BEGIN Material to process

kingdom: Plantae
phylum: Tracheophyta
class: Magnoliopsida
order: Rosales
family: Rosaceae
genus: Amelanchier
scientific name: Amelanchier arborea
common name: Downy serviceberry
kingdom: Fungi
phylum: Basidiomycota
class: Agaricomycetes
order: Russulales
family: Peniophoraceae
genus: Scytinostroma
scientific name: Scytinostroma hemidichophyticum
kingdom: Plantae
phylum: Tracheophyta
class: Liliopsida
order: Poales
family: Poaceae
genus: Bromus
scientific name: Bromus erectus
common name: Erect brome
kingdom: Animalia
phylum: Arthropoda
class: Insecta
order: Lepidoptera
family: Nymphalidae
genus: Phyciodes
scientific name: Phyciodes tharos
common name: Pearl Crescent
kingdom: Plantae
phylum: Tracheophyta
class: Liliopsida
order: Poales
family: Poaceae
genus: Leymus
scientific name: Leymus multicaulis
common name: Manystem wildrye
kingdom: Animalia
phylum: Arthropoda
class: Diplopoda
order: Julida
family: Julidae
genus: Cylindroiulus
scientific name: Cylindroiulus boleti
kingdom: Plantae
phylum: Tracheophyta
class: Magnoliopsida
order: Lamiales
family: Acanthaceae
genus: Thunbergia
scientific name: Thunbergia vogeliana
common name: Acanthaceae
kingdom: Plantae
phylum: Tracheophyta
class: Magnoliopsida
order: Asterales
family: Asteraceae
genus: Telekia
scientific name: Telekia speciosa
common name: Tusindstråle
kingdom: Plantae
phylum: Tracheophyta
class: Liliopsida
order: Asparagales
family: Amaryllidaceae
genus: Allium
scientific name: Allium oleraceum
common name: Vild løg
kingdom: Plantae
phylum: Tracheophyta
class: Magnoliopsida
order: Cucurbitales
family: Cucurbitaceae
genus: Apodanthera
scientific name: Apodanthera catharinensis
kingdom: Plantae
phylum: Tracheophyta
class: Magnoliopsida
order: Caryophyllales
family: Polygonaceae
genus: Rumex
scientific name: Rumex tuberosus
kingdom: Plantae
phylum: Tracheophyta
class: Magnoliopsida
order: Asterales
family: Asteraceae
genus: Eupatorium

END Material to process

Exercise prompt: Please return every line of the records above unchanged, in the same order.

Solution:
kingdom: Plantae
phylum: Tracheophyta
class: Magnoliopsida
order: Rosales
family: Rosaceae
genus: Amelanchier
scientific name: Amelanchier arborea
common name: Downy serviceberry
kingdom: Fungi
phylum: Basidiomycota
class: Agaricomycetes
order: Russulales
family: Peniophoraceae
genus: Scytinostroma
scientific name: Scytinostroma hemidichophyticum
kingdom: Plantae
phylum: Tracheophyta
class: Liliopsida
order: Poales
family: Poaceae
genus: Bromus
scientific name: Bromus erectus
common name: Erect brome
kingdom: Animalia
phylum: Arthropoda
class: Insecta
order: Lepidoptera
family: Nymphalidae
genus: Phyciodes
scientific name: Phyciodes tharos
common name: Pearl Crescent
kingdom: Plantae
phylum: Tracheophyta
class: Liliopsida
order: Poales
family: Poaceae
genus: Leymus
scientific name: Leymus multicaulis
common name: Manystem wildrye
kingdom: Animalia
phylum: Arthropoda
class: Diplopoda
order: Julida
family: Julidae
genus: Cylindroiulus
scientific name: Cylindroiulus boleti
kingdom: Plantae
phylum: Tracheophyta
class: Magnoliopsida
order: Lamiales
family: Acanthaceae
genus: Thunbergia
scientific name: Thunbergia vogeliana
common name: Acanthaceae
kingdom: Plantae
phylum: Tracheophyta
class: Magnoliopsida
order: Asterales
family: Asteraceae
genus: Telekia
scientific name: Telekia speciosa
common name: Tusindstråle
kingdom: Plantae
phylum: Tracheophyta
class: Liliopsida
order: Asparagales
family: Amaryllidaceae
genus: Allium
scientific name: Allium oleraceum
common name: Vild løg
kingdom: Plantae
phylum: Tracheophyta
class: Magnoliopsida
order: Cucurbitales
family: Cucurbitaceae
genus: Apodanthera
scientific name: Apodanthera catharinensis
kingdom: Plantae
phylum: Tracheophyta
class: Magnoliopsida
order: Caryophyllales
family: Polygonaceae
genus: Rumex
scientific name: Rumex tuberosus
kingdom: Plantae
phylum: Tracheophyta
class: Magnoliopsida
order: Asterales
family: Asteraceae
genus: Eupatorium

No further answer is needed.